Some project parameters – values that have significance in the DAW project – are associated with GUI components like sliders, which can be used to modify the values. These parameters can usually be modified in other ways as well. For example: a track’s volume can be changed by clicking and dragging a slider that appears on the track interface, by holding Shift + “-” or Shift + “=” while the track is selected, or with mix automation. It can also be changed by executing an undo/redo.

Track volume being modified first with the keyboard, then the mouse

In order to make an undo/redo possible, we must at some point during the execution of the change push a UserEvent struct describing how the undo/redo should be executed to a project-level data structure. But where do we do the push? If we put it in the slider code, then we also have to put it in the keyboard code, and in the automation code, and all of these instances need a way to “find” the associated slider and modify its appearance to reflect the new value. There ought to be some symmetry between these different methods of modifying the same parameter, but the unifying thing here – the track volume – is just a float living in the parent Track struct. So how and where do we capture the symmetry?

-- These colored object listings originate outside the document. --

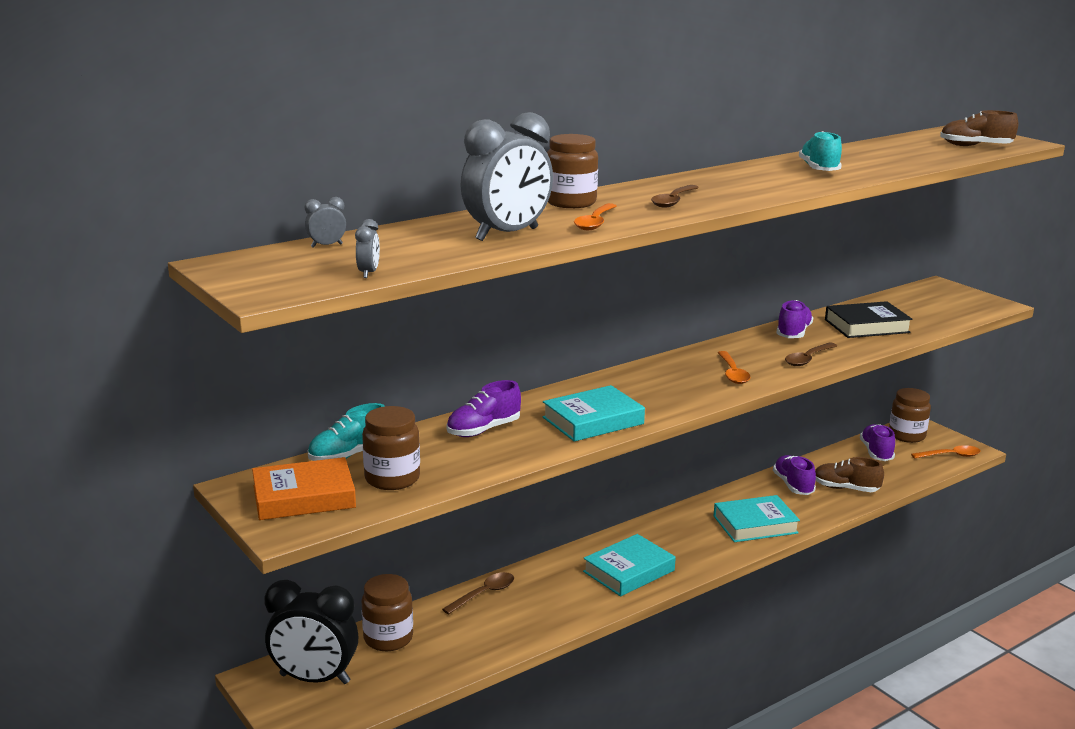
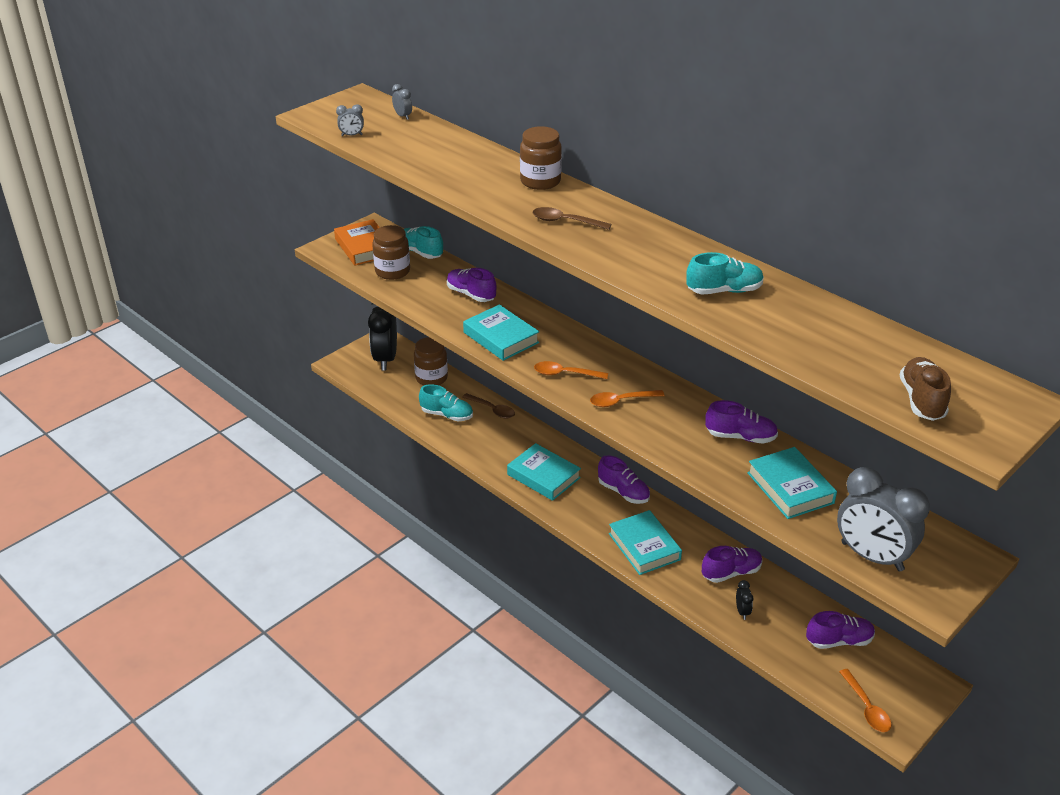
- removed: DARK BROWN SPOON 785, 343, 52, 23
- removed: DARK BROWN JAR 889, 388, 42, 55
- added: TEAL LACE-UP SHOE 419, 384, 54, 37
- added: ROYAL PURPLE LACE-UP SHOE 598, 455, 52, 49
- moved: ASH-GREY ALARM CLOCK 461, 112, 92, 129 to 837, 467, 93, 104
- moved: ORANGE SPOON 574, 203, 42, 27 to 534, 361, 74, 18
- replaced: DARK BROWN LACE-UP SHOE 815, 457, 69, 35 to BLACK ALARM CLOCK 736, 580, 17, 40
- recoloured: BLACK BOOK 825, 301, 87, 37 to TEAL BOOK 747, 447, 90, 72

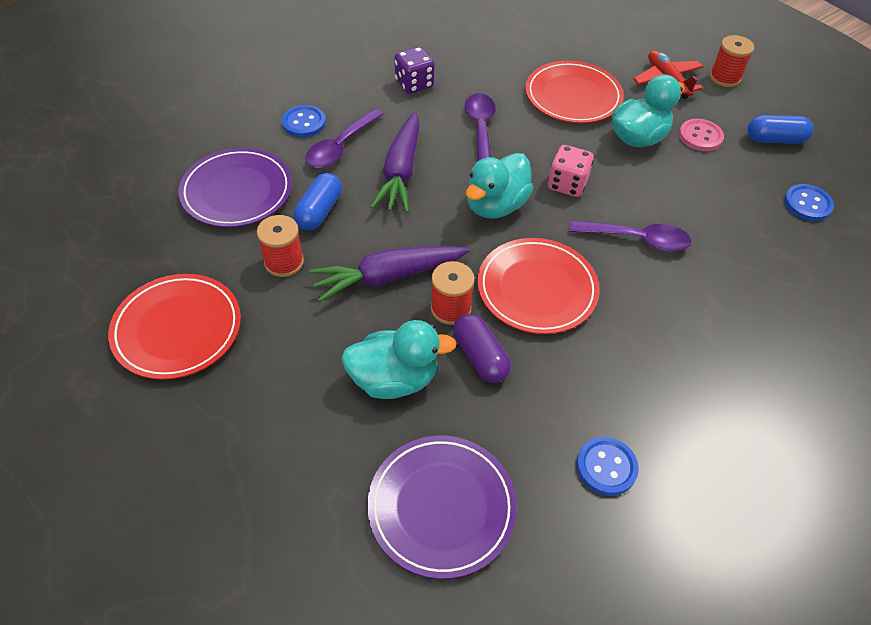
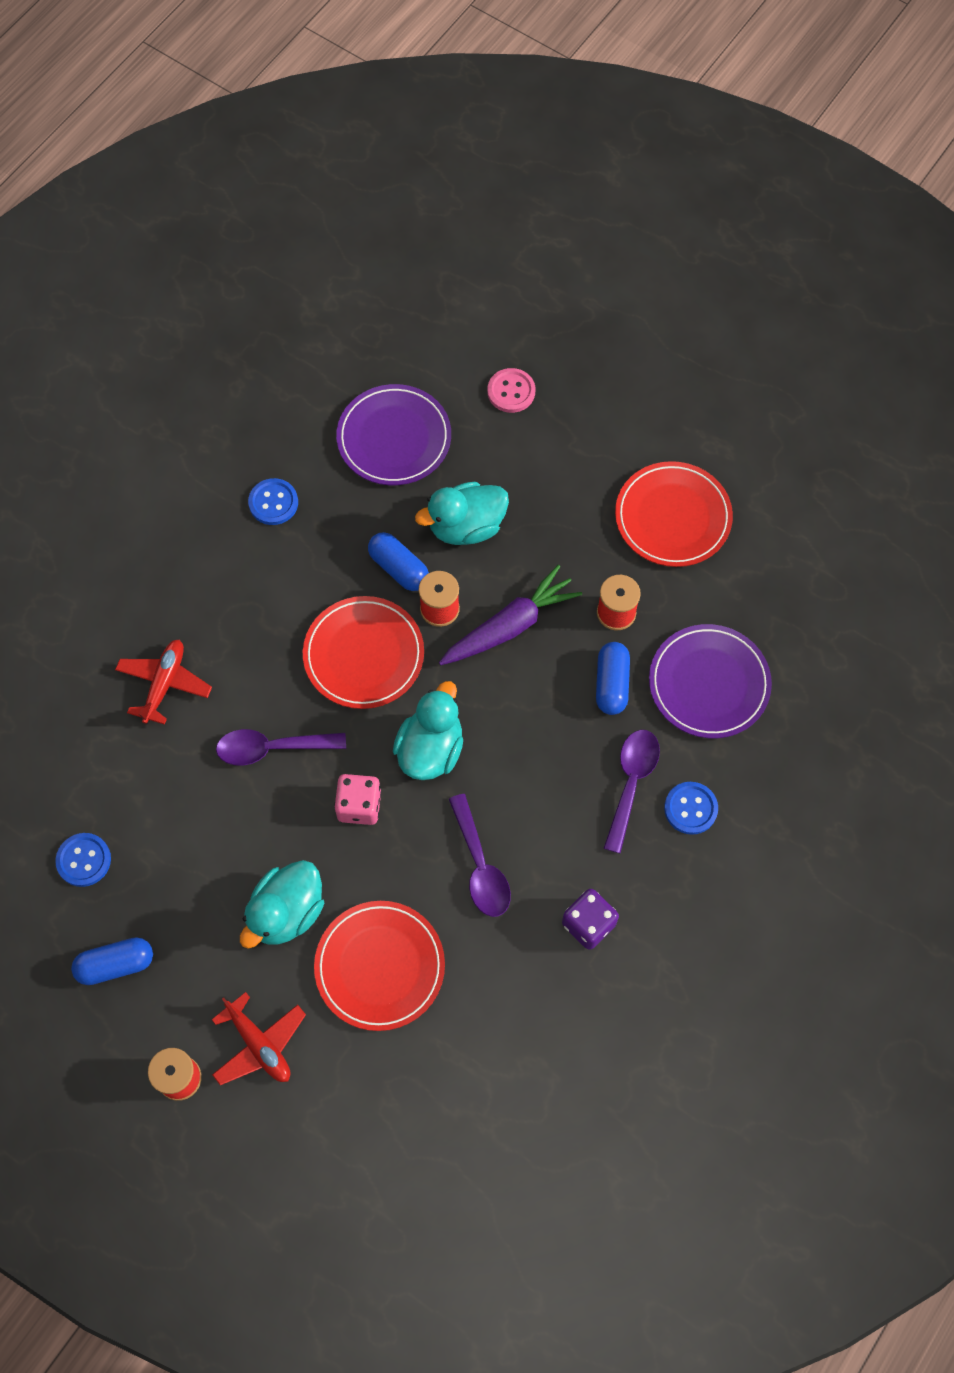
- removed: ROYAL PURPLE CARROT 371, 112, 49, 101
- added: SCARLET TOY PLANE 115, 640, 97, 85
- moved: ROSY SEWING BUTTON 679, 119, 45, 32 to 487, 368, 48, 45
- recoloured: ROYAL PURPLE PILL SHAPE 453, 314, 58, 69 to ROYAL BLUE PILL SHAPE 368, 532, 61, 59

Clusters of associated behavior

It became clear that some values, like the track volume, are not just values: they have clusters of associated behavior. Any time the track volume is modified – regardless of how it is modified – the associated GUI slider must change, and an undoable UserEvent must be registered.

Other parameters have other types of associated behavior. If the cutoff frequency of a lowpass filter effect is modified, several things must happen:

the frequency response of the filter is recomputed;
a slider representing that cutoff frequency changes appearance, if the slider currently exists;
an undoable UserEvent is registered.

Endpoints

I had, months before this juncture, mused to a friend that it would be cool to design my DAW with a taxonomy of API endpoints, which could be modified safely from outside of the program. I was thinking a lot at the time about integrating with pure data, and allowing it to control Jackdaw parameters.

I did not anticipate that such a concept would be crucial not just for inter-process communication (IPC), but for internal program operation as well. Here, in this parameters-with-associated-behaviors problem, was the perfect impetus to finally implement endpoints, and with a much richer understanding of their value.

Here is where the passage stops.